DATA FOR REVIEW:
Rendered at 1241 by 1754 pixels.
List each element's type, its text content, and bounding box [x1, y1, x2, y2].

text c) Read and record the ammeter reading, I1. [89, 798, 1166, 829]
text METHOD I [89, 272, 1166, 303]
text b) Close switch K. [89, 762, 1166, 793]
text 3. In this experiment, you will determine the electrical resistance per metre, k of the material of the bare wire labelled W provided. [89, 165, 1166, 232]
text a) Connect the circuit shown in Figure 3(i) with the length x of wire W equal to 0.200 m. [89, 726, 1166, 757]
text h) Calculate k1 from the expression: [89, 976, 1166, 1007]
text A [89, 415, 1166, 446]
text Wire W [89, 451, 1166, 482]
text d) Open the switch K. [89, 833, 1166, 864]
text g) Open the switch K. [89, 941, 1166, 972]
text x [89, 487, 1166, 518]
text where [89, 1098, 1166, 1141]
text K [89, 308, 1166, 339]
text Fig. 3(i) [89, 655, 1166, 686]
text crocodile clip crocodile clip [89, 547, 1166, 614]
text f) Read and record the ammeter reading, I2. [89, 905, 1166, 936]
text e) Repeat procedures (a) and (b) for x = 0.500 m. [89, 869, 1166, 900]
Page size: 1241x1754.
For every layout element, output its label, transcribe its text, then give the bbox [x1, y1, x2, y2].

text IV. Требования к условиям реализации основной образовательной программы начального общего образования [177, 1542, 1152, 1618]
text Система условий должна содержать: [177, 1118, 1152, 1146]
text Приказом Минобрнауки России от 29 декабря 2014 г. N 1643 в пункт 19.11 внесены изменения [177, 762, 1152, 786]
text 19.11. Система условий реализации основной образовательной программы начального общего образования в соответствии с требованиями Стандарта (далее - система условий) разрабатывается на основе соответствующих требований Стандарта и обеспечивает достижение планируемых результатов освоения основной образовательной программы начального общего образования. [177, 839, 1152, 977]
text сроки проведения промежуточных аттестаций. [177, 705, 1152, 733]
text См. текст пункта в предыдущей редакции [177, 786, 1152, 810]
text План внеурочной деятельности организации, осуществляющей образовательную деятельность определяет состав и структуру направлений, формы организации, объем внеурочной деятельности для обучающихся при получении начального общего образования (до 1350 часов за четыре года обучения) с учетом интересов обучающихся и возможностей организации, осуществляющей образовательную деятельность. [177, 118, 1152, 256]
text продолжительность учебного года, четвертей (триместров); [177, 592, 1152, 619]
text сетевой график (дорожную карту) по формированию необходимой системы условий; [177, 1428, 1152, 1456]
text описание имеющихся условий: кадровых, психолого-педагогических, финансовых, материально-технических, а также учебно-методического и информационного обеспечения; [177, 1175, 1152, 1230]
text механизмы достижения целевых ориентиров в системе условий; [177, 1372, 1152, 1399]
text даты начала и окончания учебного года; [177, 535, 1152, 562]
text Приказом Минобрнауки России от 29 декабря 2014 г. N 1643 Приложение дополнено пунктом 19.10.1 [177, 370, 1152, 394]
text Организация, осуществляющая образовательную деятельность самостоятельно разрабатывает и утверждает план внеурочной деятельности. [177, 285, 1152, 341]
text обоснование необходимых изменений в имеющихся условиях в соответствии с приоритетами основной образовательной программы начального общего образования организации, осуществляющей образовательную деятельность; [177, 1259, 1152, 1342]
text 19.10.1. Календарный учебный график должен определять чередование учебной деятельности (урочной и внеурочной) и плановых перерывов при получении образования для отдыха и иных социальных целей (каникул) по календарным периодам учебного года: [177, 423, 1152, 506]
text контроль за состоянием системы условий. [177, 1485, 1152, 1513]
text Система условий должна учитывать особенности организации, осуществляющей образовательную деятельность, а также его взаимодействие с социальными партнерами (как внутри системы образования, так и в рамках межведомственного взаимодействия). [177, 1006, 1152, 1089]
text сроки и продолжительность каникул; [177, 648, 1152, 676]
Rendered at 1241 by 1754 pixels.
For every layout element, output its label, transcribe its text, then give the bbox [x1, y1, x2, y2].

WORK INSTRUCTIONS:
This exercise needs every line of the listing that contains the word "Минобрнауки".

TASK RESPONSE:
text Приказом Минобрнауки России от 29 декабря 2014 г. N 1643 в пункт 19.11 внесены изменения [177, 762, 1152, 786]
text Приказом Минобрнауки России от 29 декабря 2014 г. N 1643 Приложение дополнено пунктом 19.10.1 [177, 370, 1152, 394]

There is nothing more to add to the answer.